Zucchini and squash blossom meatballs are a great summer main course, tasty and light. The goodness and softness of this vegetable and its blossoms make it extremely versatile in the kitchen.
The zucchinis and blossoms are blanched, and the meatballs made with them are cooked in a non-stick pan, lightly greased with extra virgin olive oil.
These meatballs literally melt in your mouth, are prepared in no time, and with a few salad leaves and a drizzle of extra virgin olive oil, they are also great for filling nutritious sandwiches.
- Difficulty: Easy
- Cost: Very cheap
- Preparation time: 40 Minutes
- Portions: 5
- Cooking methods: Stovetop
- Cuisine: Italian
- Energy 161.80 (Kcal)
- Carbohydrates 4.06 (g) of which sugars 0.08 (g)
- Proteins 11.79 (g)
- Fat 11.60 (g) of which saturated 5.09 (g)of which unsaturated 3.24 (g)
- Fibers 0.65 (g)
- Sodium 249.46 (mg)
Indicative values for a portion of 100 g processed in an automated way starting from the nutritional information available on the CREA* and FoodData Central** databases. It is not food and / or nutritional advice.
* CREATES Food and Nutrition Research Center: https://www.crea.gov.it/alimenti-e-nutrizione https://www.alimentinutrizione.it ** U.S. Department of Agriculture, Agricultural Research Service. FoodData Central, 2019. https://fdc.nal.usda.gov
Ingredients
- 3 zucchini
- squash blossoms (zucchini)
- 2.5 oz grated Grana Padano
- 3 eggs
- 1 pinch salt
- 1 tsp breadcrumbs (level)
- 1 small bunch parsley
- to taste extra virgin olive oil
Tools
- Pan non-stick
- Teflon spatula
- Vegetable knife
Preparation
Prepare the zucchini and squash blossom meatballs by first washing and cleaning the zucchini by removing their ends and the squash blossoms.
Remove the green outgrowths around the base of the flower and the internal pistil, which gives a slightly bitter taste when cooked.
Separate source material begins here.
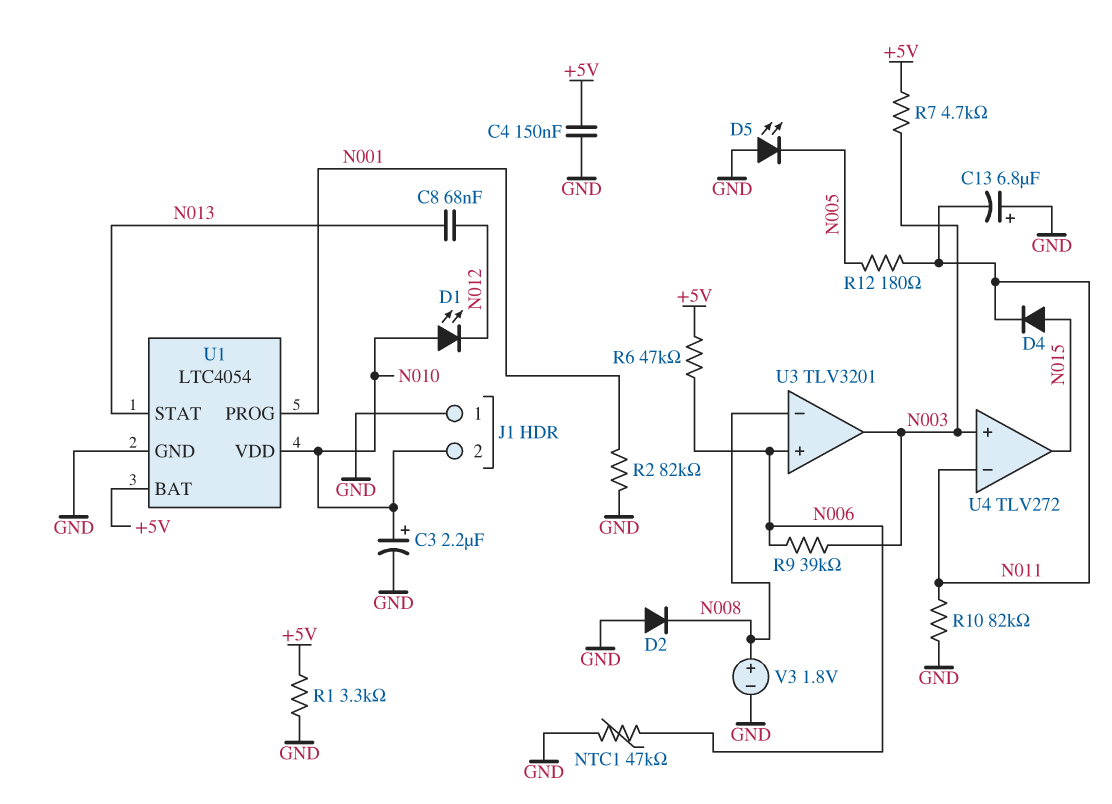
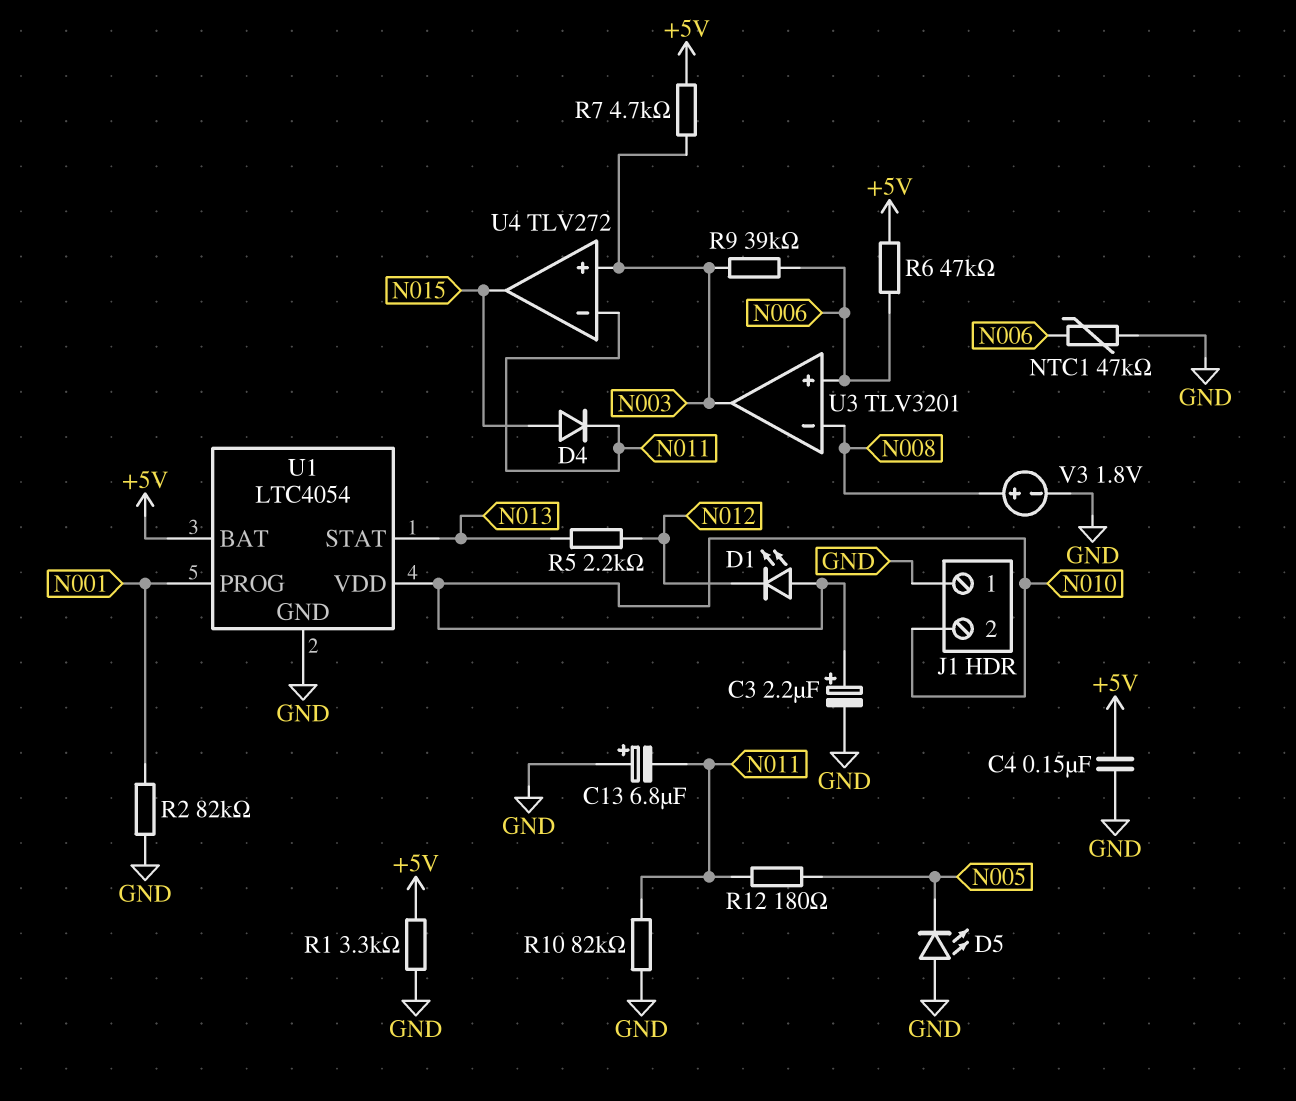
C8: 68nF (N012, N013) -> none
D2: diode (A GND, K N008) -> none
R5: none -> 2.2k (N012, N013)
If you want to use the stem of the flower, take only the softest part and remove the filamentous stem that covers it.
Chop the zucchini and their blossoms and blanch in salted water until they can be easily pierced with a fork, but not falling apart.
At this point, let them cool in a colander, so they will also lose all the water absorbed in cooking.
In a bowl beat the eggs with a pinch of salt, grated cheese, and chopped parsley.
When the zucchini and blossoms are no longer hot, transfer them onto a large plate and slightly mash with a fork, sprinkle with a level teaspoon of breadcrumbs.
Then mix with the beaten eggs and combine.
Grease a non-stick pan by rubbing its interior with a napkin dampened with a little extra virgin olive oil and preheat it.
Scoop the mixture with tablespoons and place it onto the pan, forming flat, thin meatballs so they cook slowly and remain soft at the end.
Turn halfway through cooking with a teflon spatula.
They will be ready in a few minutes, about 5.
The zucchini and squash blossom meatballs can be served like this.
They are excellent both hot and cold, perhaps drizzled with a little extra virgin olive oil.
Storage
Keep in the fridge well sealed for a couple of days.
Keep in the fridge well sealed for a couple of days.